Defendant further contends in his main brief that Monroe County Sheriff's Deputies stopped his vehicle and placed him in custody without probable cause to believe that he had committed a crime and thus that County Court erred in refusing to suppress evidence seized following that allegedly unlawful arrest. We reject that contention. A homeowner called 911 at approximately 3:30 a.m. to report that a person was removing property from a neighboring house that was under construction, and was placing the property in a pickup truck. The emergency dispatcher broadcast that information and a description of the truck, which had distinctive lights and a cap over the bed. A deputy found defendant in the driver's seat of a pickup matching that description, which was stopped partly on the roadway at 3:45 a.m., approximately one quarter of a mile from the location from which the property was taken. As the deputy approached the driver's door, he noticed that there were two new house doors in the bed of the pickup, still in their original packing.

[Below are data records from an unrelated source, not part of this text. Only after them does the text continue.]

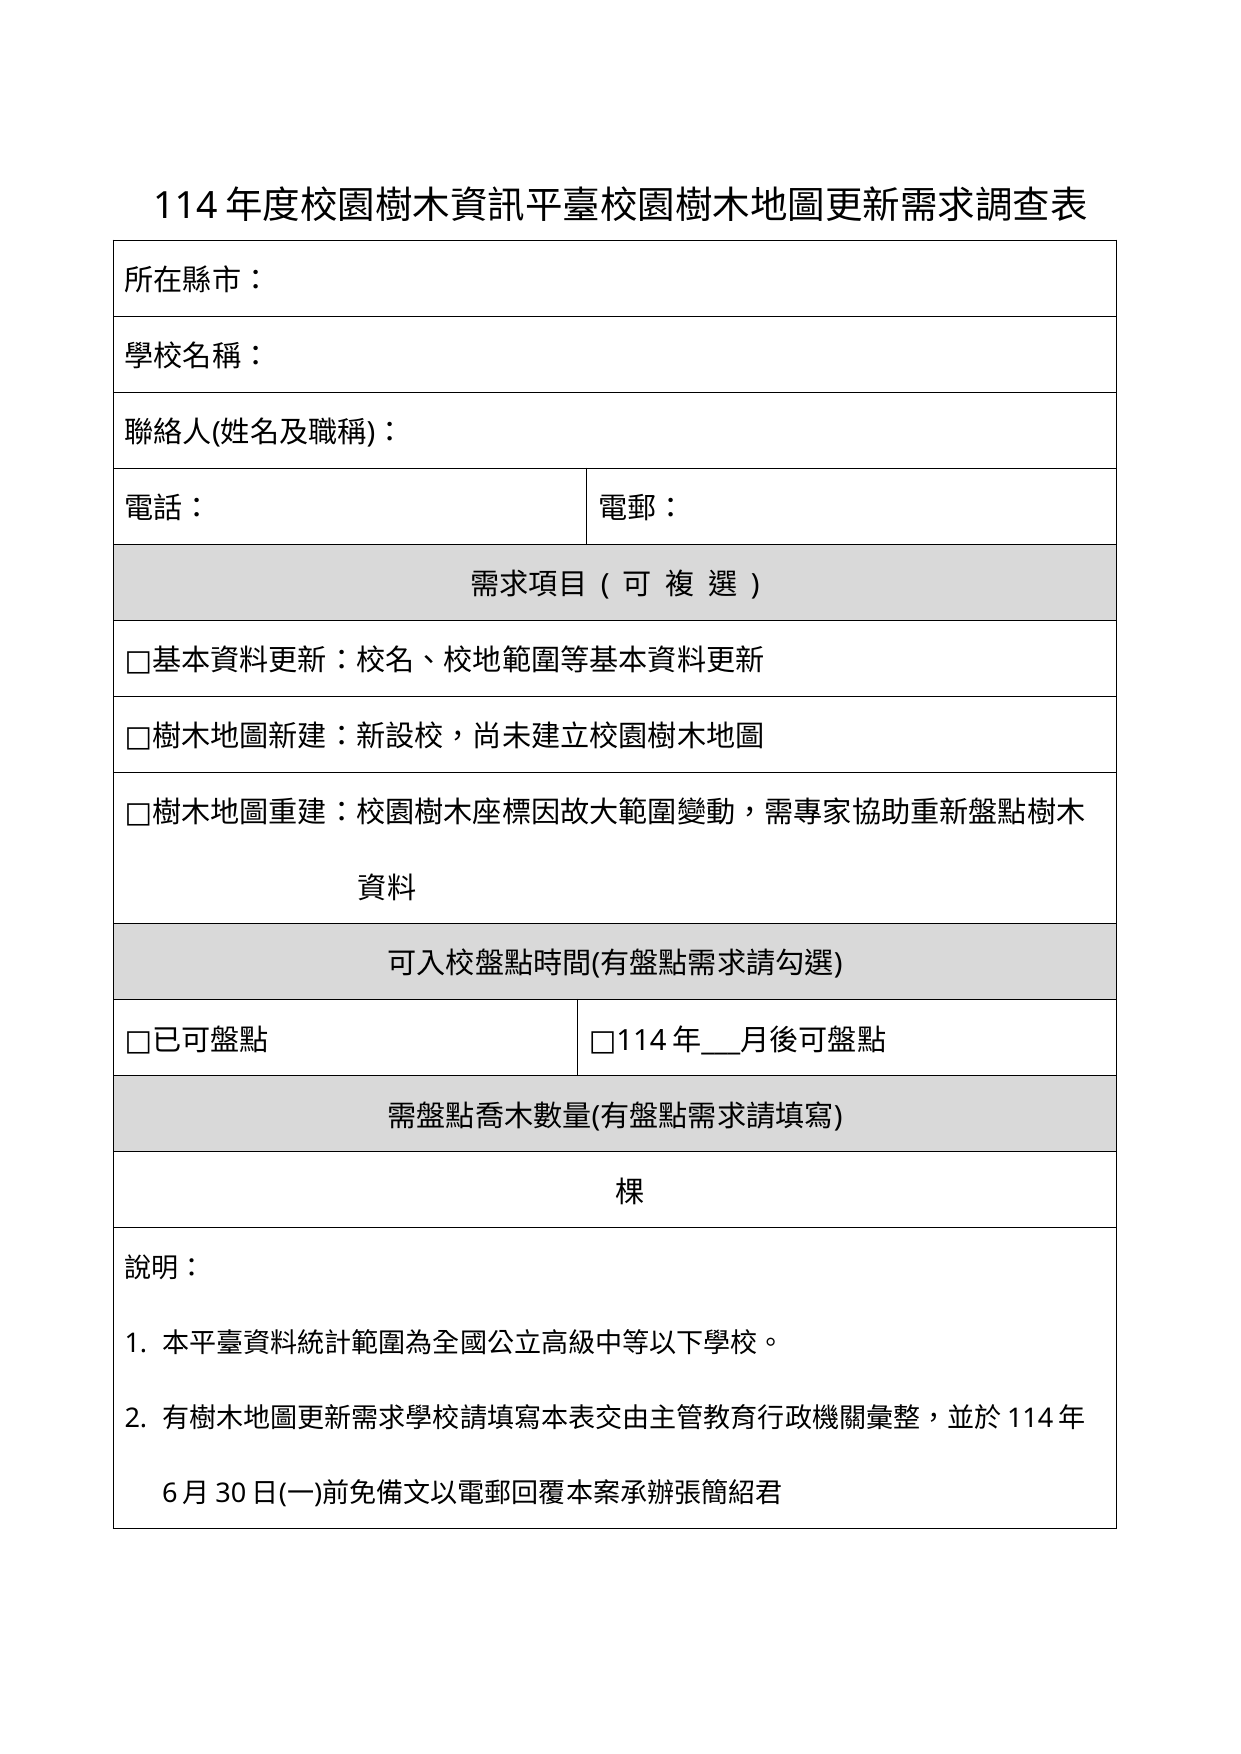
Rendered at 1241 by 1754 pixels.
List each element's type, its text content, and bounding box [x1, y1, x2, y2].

table_cell 學校名稱： [114, 317, 1116, 392]
table_cell 需盤點喬木數量(有盤點需求請填寫) [114, 1076, 1116, 1151]
table_cell □樹木地圖重建：校園樹木座標因故大範圍變動，需專家協助重新盤點樹木資料 [114, 773, 1116, 923]
table_cell □基本資料更新：校名、校地範圍等基本資料更新 [114, 621, 1116, 696]
text 114年度校園樹木資訊平臺校園樹木地圖更新需求調查表 [112, 164, 1128, 239]
table_cell □已可盤點 [114, 1000, 577, 1075]
table_cell 電郵： [587, 469, 1116, 544]
table_cell 棵 [114, 1152, 1116, 1227]
table_cell 說明： 本平臺資料統計範圍為全國公立高級中等以下學校。 有樹木地圖更新需求學校請填寫本表交由主管教育行政機關彙整，並於114年6月30日(一)前免備文以電郵回覆本案承辦張簡紹君 [114, 1228, 1116, 1528]
table_cell 需求項目(可複選) [114, 545, 1116, 620]
table_cell 可入校盤點時間(有盤點需求請勾選) [114, 924, 1116, 999]
table_cell 電話： [114, 469, 586, 544]
table_cell 聯絡人(姓名及職稱)： [114, 393, 1116, 468]
table_cell □114年___月後可盤點 [578, 1000, 1116, 1075]
table_header 所在縣市： [114, 241, 1116, 316]
table_cell □樹木地圖新建：新設校，尚未建立校園樹木地圖 [114, 697, 1116, 772]
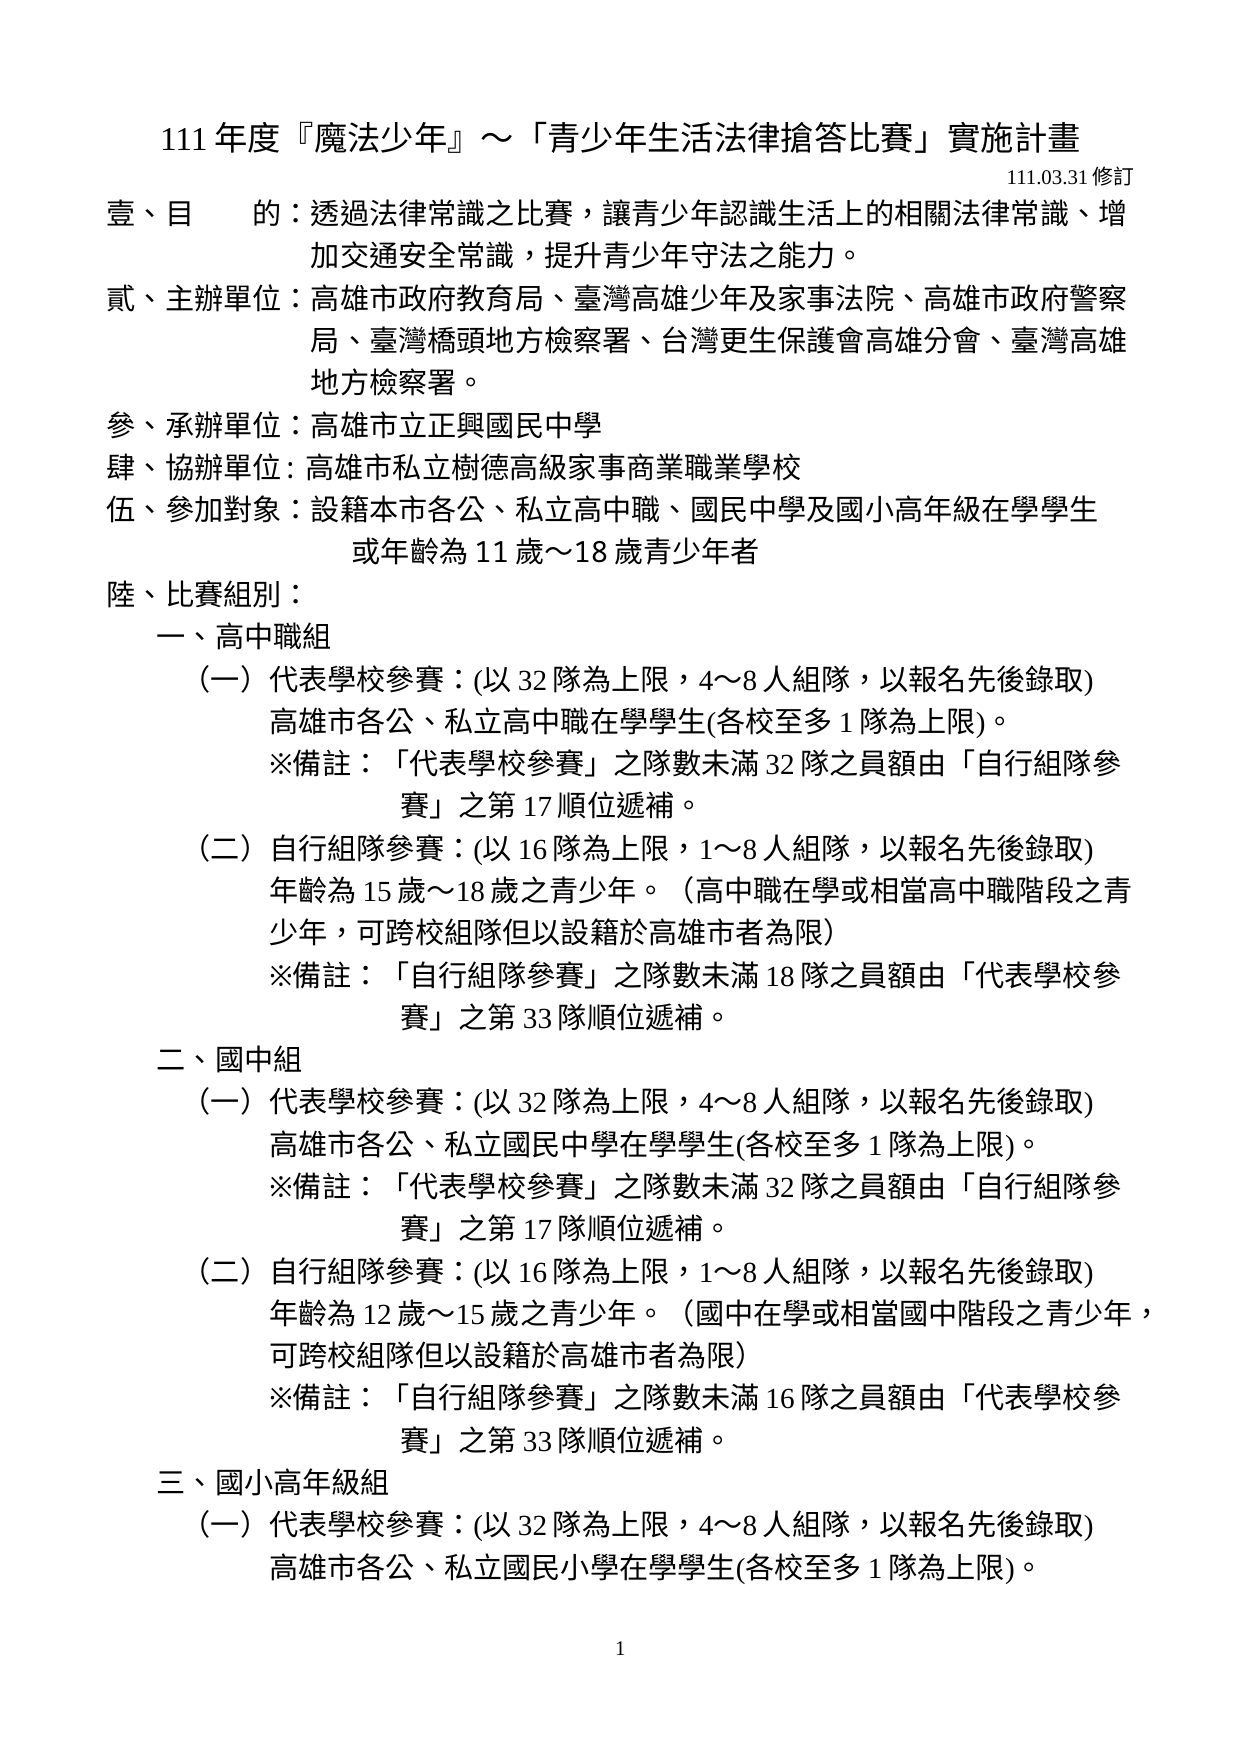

After briefly questioning defendant, the deputy placed him in the rear of a patrol vehicle and held him a brief time until the owner of the property responded to that location and confirmed that the property was his. We conclude that the deputy “had reasonable suspicion to stop and detain defendant ‘based on the totality of the circumstances,’ ” including a radio transmission providing a description of the vehicle operated by the perpetrator of the crime and the deputy's observation of the vehicle operated by defendant, which matched that radio transmission, defendant's proximity to the location of the crime, the brief period of time between the crime and the discovery of defendant near the location of the crime, and defendant's possession of the apparently stolen property ( People v. Moss, 89 A.D.3d 1526, 1527, 933 N.Y.S.2d 158,lv. denied18 N.Y.3d 885, 939 N.Y.S.2d 755, 963 N.E.2d 132).
We have considered defendant's remaining contentions, including those raised in his pro se supplemental brief, and conclude that they are without merit.
It is hereby ORDERED that the judgment so appealed from is unanimously affirmed.